• RECORDS PROVIDED:
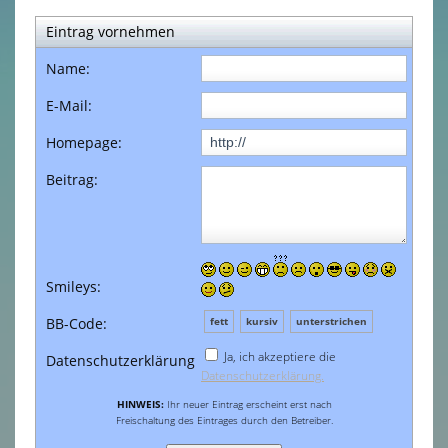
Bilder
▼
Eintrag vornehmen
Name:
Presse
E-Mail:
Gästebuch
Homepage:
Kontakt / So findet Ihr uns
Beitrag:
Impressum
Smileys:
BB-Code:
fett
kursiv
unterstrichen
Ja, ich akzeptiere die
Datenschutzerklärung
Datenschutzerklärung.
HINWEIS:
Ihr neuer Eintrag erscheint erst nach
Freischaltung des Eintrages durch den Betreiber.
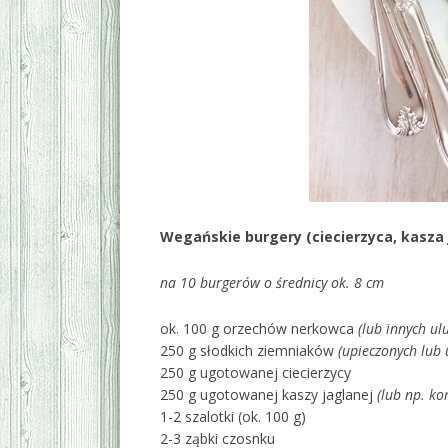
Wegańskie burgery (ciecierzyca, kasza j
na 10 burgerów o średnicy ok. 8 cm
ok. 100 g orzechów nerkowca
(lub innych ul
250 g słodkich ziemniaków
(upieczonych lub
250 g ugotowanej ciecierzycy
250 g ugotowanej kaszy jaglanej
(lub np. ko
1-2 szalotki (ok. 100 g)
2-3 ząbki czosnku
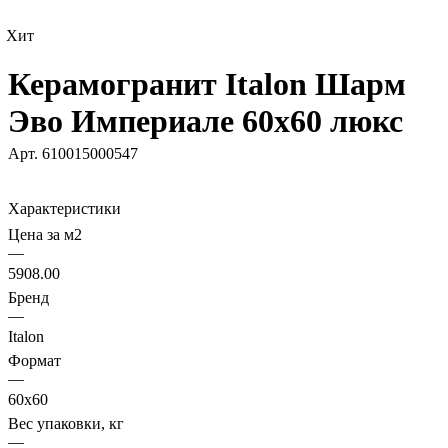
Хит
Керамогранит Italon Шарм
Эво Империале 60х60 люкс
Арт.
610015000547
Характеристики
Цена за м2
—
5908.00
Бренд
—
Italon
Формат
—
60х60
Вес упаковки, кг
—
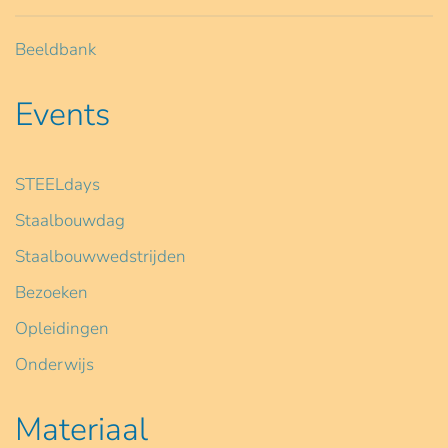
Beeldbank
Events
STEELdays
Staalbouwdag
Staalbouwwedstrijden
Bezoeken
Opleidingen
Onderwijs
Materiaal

--

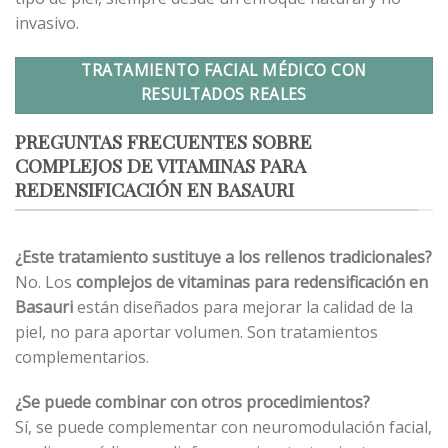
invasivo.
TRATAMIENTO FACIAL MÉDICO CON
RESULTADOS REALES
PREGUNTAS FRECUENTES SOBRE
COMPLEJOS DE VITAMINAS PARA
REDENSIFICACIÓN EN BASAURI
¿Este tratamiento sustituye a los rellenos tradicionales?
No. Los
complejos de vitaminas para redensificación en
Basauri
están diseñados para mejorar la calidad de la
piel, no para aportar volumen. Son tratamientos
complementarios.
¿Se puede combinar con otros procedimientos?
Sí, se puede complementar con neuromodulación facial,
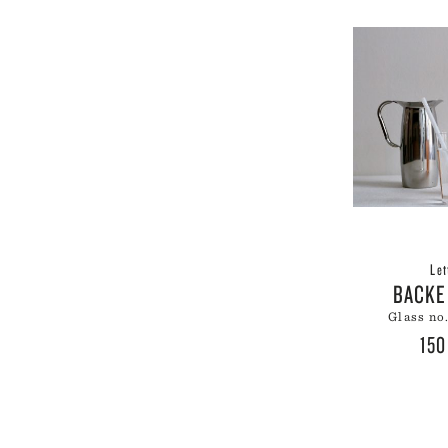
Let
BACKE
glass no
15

• EXERCISE GOAL: Reproduce the lines of the records starting at the line that contains "Wegańskie burgery (ciecierzyca, kasza j" and ending at the line that contains "2-3 ząbki czosnku", with both of those lines included. Keep every character and line break unchanged.

• COMPLETED EXERCISE:
Wegańskie burgery (ciecierzyca, kasza j
na 10 burgerów o średnicy ok. 8 cm
ok. 100 g orzechów nerkowca
(lub innych ul
250 g słodkich ziemniaków
(upieczonych lub
250 g ugotowanej ciecierzycy
250 g ugotowanej kaszy jaglanej
(lub np. ko
1-2 szalotki (ok. 100 g)
2-3 ząbki czosnku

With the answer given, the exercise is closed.